# Exercise description
Your task is to restate the listing word for word without the pictures.
===== Recorded data
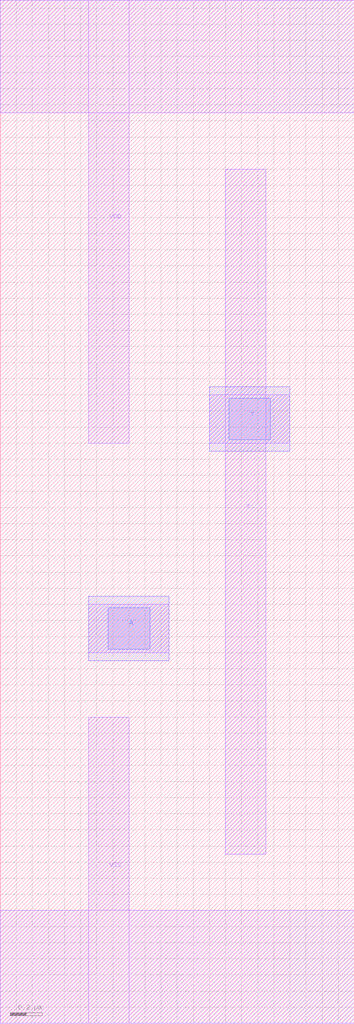
<source format=lef>
# Copyright 2022 Google LLC
# Licensed under the Apache License, Version 2.0 (the "License");
# you may not use this file except in compliance with the License.
# You may obtain a copy of the License at
#
#      http://www.apache.org/licenses/LICENSE-2.0
#
# Unless required by applicable law or agreed to in writing, software
# distributed under the License is distributed on an "AS IS" BASIS,
# WITHOUT WARRANTIES OR CONDITIONS OF ANY KIND, either express or implied.
# See the License for the specific language governing permissions and
# limitations under the License.
VERSION 5.7 ;
BUSBITCHARS "[]" ;
DIVIDERCHAR "/" ;

MACRO gf180mcu_osu_sc_gp9t3v3__inv_1
  CLASS CORE ;
  ORIGIN 0 0 ;
  FOREIGN gf180mcu_osu_sc_gp9t3v3__inv_1 0 0 ;
  SIZE 2.2 BY 6.35 ;
  SYMMETRY X Y ;
  SITE gf180mcu_osu_sc_gp9t3v3 ;
  PIN VDD
    DIRECTION INOUT ;
    USE POWER ;
    SHAPE ABUTMENT ;
    PORT
      LAYER Metal1 ;
        RECT 0 5.65 2.2 6.35 ;
        RECT 0.55 3.6 0.8 6.35 ;
    END
  END VDD
  PIN VSS
    DIRECTION INOUT ;
    USE GROUND ;
    SHAPE ABUTMENT ;
    PORT
      LAYER Metal1 ;
        RECT 0 0 2.2 0.7 ;
        RECT 0.55 0 0.8 1.9 ;
    END
  END VSS
  PIN A
    DIRECTION INPUT ;
    USE SIGNAL ;
    PORT
      LAYER Metal1 ;
        RECT 0.55 2.3 1.05 2.6 ;
      LAYER Metal2 ;
        RECT 0.55 2.25 1.05 2.65 ;
      LAYER Via1 ;
        RECT 0.67 2.32 0.93 2.58 ;
    END
  END A
  PIN Y
    DIRECTION OUTPUT ;
    USE SIGNAL ;
    PORT
      LAYER Metal1 ;
        RECT 1.3 3.6 1.8 3.9 ;
        RECT 1.4 1.05 1.65 5.3 ;
      LAYER Metal2 ;
        RECT 1.3 3.55 1.8 3.95 ;
      LAYER Via1 ;
        RECT 1.42 3.62 1.68 3.88 ;
    END
  END Y
END gf180mcu_osu_sc_gp9t3v3__inv_1

</source>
==========
# Answer box
<source format=lef>
# Copyright 2022 Google LLC
# Licensed under the Apache License, Version 2.0 (the "License");
# you may not use this file except in compliance with the License.
# You may obtain a copy of the License at
#
#      http://www.apache.org/licenses/LICENSE-2.0
#
# Unless required by applicable law or agreed to in writing, software
# distributed under the License is distributed on an "AS IS" BASIS,
# WITHOUT WARRANTIES OR CONDITIONS OF ANY KIND, either express or implied.
# See the License for the specific language governing permissions and
# limitations under the License.
VERSION 5.7 ;
BUSBITCHARS "[]" ;
DIVIDERCHAR "/" ;

MACRO gf180mcu_osu_sc_gp9t3v3__inv_1
  CLASS CORE ;
  ORIGIN 0 0 ;
  FOREIGN gf180mcu_osu_sc_gp9t3v3__inv_1 0 0 ;
  SIZE 2.2 BY 6.35 ;
  SYMMETRY X Y ;
  SITE gf180mcu_osu_sc_gp9t3v3 ;
  PIN VDD
    DIRECTION INOUT ;
    USE POWER ;
    SHAPE ABUTMENT ;
    PORT
      LAYER Metal1 ;
        RECT 0 5.65 2.2 6.35 ;
        RECT 0.55 3.6 0.8 6.35 ;
    END
  END VDD
  PIN VSS
    DIRECTION INOUT ;
    USE GROUND ;
    SHAPE ABUTMENT ;
    PORT
      LAYER Metal1 ;
        RECT 0 0 2.2 0.7 ;
        RECT 0.55 0 0.8 1.9 ;
    END
  END VSS
  PIN A
    DIRECTION INPUT ;
    USE SIGNAL ;
    PORT
      LAYER Metal1 ;
        RECT 0.55 2.3 1.05 2.6 ;
      LAYER Metal2 ;
        RECT 0.55 2.25 1.05 2.65 ;
      LAYER Via1 ;
        RECT 0.67 2.32 0.93 2.58 ;
    END
  END A
  PIN Y
    DIRECTION OUTPUT ;
    USE SIGNAL ;
    PORT
      LAYER Metal1 ;
        RECT 1.3 3.6 1.8 3.9 ;
        RECT 1.4 1.05 1.65 5.3 ;
      LAYER Metal2 ;
        RECT 1.3 3.55 1.8 3.95 ;
      LAYER Via1 ;
        RECT 1.42 3.62 1.68 3.88 ;
    END
  END Y
END gf180mcu_osu_sc_gp9t3v3__inv_1

</source>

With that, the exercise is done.